Quali sono i prerequisiti necessari per richiedere ed ottenere prestiti con garante? Quali prospettive prendere in considerazione? E quali caratteristiche devono possedere il richiedente ed il garante? E le responsabilità verso l’istituto di credito? Cerchiamo di chiarire insieme alcuni nodi cruciali.

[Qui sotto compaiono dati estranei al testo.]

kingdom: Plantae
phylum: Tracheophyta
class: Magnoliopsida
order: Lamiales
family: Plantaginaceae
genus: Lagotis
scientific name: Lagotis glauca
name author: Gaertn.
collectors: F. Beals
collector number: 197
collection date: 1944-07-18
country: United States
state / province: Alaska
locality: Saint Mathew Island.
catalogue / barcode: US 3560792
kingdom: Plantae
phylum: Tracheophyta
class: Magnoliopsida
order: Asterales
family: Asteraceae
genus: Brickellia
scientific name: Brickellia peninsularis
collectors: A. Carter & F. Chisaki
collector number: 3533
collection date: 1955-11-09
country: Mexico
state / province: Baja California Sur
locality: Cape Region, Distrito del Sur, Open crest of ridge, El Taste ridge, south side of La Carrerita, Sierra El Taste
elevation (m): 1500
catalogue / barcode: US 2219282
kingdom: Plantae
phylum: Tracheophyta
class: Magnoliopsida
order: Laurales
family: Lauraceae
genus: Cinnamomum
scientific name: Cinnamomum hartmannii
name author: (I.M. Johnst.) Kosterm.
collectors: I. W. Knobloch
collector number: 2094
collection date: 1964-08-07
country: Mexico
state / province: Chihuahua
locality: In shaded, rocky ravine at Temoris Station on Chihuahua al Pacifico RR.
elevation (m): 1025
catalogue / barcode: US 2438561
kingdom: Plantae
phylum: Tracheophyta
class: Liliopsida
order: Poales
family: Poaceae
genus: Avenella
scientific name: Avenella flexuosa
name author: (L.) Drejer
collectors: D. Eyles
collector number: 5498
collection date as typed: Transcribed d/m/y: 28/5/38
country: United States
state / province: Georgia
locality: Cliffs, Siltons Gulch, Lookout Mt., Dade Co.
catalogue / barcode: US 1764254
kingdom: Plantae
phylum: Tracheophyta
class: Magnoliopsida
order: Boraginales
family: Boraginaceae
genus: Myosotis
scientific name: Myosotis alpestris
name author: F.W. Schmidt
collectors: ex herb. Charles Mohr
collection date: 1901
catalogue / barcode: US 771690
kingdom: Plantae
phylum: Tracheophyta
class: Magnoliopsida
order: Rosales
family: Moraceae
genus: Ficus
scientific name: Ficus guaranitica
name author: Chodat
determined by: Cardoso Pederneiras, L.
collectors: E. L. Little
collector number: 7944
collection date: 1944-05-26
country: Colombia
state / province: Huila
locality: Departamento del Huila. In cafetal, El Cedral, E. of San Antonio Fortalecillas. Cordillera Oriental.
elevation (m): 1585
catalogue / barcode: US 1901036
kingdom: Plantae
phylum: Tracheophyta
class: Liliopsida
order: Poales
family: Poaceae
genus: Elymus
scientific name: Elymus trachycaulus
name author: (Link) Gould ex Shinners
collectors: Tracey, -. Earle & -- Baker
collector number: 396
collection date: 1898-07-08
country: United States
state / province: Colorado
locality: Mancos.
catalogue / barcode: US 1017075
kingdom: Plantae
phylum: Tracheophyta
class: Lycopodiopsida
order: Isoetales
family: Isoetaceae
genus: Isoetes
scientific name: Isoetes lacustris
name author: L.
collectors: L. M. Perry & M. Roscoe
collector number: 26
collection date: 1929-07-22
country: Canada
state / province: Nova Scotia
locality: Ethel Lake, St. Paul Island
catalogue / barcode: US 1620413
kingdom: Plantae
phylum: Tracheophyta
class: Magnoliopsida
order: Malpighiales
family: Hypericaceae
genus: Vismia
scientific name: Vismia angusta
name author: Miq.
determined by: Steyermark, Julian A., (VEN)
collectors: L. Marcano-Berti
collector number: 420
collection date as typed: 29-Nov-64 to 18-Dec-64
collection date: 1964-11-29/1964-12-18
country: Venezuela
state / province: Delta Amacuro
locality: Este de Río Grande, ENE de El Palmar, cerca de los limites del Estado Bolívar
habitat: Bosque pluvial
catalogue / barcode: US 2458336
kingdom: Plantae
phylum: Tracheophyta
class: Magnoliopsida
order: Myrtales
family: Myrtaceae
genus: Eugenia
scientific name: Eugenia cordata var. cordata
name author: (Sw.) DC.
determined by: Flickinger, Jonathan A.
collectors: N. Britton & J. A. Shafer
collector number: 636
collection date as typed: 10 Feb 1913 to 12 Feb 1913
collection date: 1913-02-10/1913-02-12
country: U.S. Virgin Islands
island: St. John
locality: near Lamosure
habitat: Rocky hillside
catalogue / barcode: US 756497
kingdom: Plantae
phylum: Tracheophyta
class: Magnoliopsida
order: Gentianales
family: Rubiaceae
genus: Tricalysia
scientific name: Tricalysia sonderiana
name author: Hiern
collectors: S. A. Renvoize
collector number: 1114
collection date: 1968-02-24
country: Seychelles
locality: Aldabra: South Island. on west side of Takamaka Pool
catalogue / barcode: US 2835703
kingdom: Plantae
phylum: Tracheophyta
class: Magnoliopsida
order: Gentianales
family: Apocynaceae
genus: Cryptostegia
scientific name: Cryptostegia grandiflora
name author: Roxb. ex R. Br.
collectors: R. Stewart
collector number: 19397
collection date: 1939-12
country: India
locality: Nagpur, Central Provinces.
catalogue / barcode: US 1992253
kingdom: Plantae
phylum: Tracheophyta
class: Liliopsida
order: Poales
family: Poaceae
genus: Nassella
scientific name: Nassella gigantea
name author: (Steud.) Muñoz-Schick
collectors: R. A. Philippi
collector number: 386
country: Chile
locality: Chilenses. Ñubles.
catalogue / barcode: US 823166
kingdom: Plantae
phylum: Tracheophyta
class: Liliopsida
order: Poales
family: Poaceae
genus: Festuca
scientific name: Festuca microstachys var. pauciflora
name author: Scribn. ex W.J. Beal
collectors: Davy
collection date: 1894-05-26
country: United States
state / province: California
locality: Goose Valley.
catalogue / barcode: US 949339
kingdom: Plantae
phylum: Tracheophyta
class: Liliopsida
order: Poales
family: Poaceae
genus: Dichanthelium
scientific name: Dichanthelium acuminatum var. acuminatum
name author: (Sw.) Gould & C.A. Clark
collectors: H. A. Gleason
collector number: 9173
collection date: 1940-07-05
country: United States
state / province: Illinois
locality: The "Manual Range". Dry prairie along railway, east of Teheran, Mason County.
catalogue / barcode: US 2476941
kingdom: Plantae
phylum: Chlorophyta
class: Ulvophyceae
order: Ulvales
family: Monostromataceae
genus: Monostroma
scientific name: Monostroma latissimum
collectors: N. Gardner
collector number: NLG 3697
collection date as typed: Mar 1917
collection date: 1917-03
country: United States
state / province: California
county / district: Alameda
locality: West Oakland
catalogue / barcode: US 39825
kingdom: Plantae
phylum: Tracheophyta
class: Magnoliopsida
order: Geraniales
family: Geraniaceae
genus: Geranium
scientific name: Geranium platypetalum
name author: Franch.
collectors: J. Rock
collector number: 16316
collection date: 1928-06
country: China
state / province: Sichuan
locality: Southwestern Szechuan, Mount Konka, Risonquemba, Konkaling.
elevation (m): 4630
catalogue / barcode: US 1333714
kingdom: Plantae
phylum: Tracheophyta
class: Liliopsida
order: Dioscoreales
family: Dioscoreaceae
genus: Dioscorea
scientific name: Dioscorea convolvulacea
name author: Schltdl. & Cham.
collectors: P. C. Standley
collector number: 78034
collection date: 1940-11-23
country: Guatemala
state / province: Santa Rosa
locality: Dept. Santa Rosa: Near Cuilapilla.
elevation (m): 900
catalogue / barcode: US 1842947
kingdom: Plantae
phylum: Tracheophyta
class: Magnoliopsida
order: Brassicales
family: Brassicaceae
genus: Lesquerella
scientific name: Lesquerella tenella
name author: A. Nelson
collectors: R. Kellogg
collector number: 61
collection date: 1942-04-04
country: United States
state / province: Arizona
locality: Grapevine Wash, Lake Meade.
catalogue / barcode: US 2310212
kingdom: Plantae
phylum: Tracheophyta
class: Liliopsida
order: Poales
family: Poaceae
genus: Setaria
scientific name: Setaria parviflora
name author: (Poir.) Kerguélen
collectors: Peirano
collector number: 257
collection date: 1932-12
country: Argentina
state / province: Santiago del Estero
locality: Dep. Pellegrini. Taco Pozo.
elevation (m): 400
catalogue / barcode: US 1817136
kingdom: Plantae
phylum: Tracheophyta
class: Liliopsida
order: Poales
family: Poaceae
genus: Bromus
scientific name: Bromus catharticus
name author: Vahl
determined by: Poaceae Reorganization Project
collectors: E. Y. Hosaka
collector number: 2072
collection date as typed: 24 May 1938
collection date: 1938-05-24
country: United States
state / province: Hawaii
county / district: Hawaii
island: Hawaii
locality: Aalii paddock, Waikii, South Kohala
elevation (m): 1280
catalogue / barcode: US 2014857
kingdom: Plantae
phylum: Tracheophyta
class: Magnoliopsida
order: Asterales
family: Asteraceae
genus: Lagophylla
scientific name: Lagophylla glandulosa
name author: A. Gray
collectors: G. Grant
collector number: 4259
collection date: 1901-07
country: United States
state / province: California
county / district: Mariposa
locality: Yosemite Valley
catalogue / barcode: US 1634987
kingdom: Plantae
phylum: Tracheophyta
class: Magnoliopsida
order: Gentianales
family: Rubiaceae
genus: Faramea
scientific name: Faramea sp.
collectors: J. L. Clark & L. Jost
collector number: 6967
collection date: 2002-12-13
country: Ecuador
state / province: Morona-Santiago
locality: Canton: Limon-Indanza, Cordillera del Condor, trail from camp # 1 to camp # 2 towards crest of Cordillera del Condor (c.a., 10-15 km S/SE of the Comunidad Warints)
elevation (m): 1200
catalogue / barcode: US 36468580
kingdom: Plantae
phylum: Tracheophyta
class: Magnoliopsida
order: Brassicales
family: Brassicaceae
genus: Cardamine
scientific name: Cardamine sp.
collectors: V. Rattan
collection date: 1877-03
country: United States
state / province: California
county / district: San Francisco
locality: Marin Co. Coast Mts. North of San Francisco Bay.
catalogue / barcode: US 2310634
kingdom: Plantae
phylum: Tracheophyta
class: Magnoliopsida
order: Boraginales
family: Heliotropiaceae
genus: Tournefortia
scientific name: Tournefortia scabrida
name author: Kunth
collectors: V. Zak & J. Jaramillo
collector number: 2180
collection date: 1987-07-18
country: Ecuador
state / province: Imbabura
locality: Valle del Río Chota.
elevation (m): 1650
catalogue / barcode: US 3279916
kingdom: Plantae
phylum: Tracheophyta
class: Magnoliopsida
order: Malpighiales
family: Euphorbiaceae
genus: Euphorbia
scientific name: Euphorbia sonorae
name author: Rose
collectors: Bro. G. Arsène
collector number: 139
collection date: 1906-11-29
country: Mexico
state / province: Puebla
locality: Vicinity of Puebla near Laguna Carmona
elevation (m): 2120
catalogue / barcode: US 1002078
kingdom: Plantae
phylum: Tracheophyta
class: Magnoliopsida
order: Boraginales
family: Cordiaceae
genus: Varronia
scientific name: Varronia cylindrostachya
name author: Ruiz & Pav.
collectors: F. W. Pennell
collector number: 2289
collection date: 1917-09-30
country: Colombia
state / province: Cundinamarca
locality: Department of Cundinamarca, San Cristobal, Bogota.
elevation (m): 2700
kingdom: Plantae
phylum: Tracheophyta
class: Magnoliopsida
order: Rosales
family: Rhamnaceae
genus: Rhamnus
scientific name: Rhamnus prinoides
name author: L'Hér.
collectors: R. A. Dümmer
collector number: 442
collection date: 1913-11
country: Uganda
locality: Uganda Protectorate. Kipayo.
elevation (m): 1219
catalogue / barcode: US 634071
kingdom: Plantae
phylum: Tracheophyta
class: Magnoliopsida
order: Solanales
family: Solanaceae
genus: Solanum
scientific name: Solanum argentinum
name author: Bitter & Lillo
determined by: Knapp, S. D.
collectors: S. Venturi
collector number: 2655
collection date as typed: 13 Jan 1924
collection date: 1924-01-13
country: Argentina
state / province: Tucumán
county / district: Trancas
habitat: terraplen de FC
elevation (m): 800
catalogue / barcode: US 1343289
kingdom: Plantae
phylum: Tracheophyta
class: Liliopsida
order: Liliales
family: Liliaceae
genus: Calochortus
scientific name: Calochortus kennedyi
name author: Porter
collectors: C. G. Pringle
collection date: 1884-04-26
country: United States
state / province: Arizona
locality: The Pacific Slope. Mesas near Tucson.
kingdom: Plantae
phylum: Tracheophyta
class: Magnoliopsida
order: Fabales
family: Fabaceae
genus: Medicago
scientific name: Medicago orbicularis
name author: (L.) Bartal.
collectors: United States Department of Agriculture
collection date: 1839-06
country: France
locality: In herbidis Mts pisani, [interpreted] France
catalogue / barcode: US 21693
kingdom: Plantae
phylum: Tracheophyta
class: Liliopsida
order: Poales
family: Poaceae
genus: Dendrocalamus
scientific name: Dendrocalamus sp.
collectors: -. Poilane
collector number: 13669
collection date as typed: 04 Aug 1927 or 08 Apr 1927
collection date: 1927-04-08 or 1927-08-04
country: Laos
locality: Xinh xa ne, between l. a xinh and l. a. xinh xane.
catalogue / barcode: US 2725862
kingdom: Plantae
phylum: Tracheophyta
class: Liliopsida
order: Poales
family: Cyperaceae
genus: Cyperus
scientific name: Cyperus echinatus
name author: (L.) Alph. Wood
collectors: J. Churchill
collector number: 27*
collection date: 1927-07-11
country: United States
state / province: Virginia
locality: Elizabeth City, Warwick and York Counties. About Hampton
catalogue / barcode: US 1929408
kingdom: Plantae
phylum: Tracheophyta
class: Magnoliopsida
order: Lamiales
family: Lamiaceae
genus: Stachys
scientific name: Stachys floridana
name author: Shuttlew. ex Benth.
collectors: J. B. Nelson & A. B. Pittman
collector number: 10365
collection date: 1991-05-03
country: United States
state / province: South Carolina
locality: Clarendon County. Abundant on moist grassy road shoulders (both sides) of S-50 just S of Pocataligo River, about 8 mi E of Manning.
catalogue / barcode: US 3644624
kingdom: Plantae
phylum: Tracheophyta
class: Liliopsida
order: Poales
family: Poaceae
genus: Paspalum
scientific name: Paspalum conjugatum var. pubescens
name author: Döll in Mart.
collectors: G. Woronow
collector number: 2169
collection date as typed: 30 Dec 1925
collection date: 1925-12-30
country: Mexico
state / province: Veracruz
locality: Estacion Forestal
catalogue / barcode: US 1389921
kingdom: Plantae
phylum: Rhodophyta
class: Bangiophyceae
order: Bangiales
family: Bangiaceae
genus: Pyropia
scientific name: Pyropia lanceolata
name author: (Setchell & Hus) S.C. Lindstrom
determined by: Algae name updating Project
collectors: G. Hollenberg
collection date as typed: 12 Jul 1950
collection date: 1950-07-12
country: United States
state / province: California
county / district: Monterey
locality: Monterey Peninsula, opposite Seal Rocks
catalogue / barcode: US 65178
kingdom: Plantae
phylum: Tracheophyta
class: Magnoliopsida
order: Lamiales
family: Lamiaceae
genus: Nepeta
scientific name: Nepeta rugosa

Può essere richiesto ed è necessario quando il richiedente non ha un lavoro stabile e duraturo (non possiede una posizione lavorativa a tempo indeterminato, ad esempio) e di conseguenza non riceve un reddito continuativo e certificato oppure nel caso in cui il contraente non abbia, nonostante una busta paga, una somma tale da coprire le rate mensili del prestito. In tutti questi ed altri casi si ricorre all’istituto dei prestiti con garante.

Chi è il garante? Il responsabile del prestito, colui che si impegna a pagare le rate mancate della persona che ha garantito. In sintesi, è un soggetto che, nel caso in cui si verifichi malauguratamente una problematica di pagamento o un’inadempienza del richiedente, subentri nel coprire le rate, adempiendo, così, all’obbligo verso la banca.

Sia il richiedente che il garante devono percepire un reddito fisso, non possedere debiti ed avere una storicità in banca dati. La presenza del garante è fondamentale per ottenere l’erogazione del denaro. Il garante, inoltre, non devo essere segnalato alla Centrale rischi e deve possedere un reddito sufficientemente alto per ricoprire possibili mancati pagamenti da parte del richiedente.

Le garanzie offerte dalla persona in veste di garante sono certificate grazie alla firma apposta sul contratto del prestito, che vincola entrambe le parti. Poiché il garante deve impegnarsi ad onorare il mancato pagamento o il debito, è necessario che non sia iscritto al Crif, ovvero alla banca dati dove sono presenti tutti i nominativi dei cattivi pagatori, ovvero coloro che durante un finanziamento hanno omesso e/o ritardato i pagamenti.

L’istituto di credito per recuperare le somme di denaro del pagatore insolvente, può procedere anche a pignorare o vendere i beni posseduti dal debitore ai fini del recupero dell’importo. Oppure il lavoratore protestato, può ricorrere al finanziamento con garante, ove una terza persona si impegna ad estinguere il debito oppure a coprire rate non versate.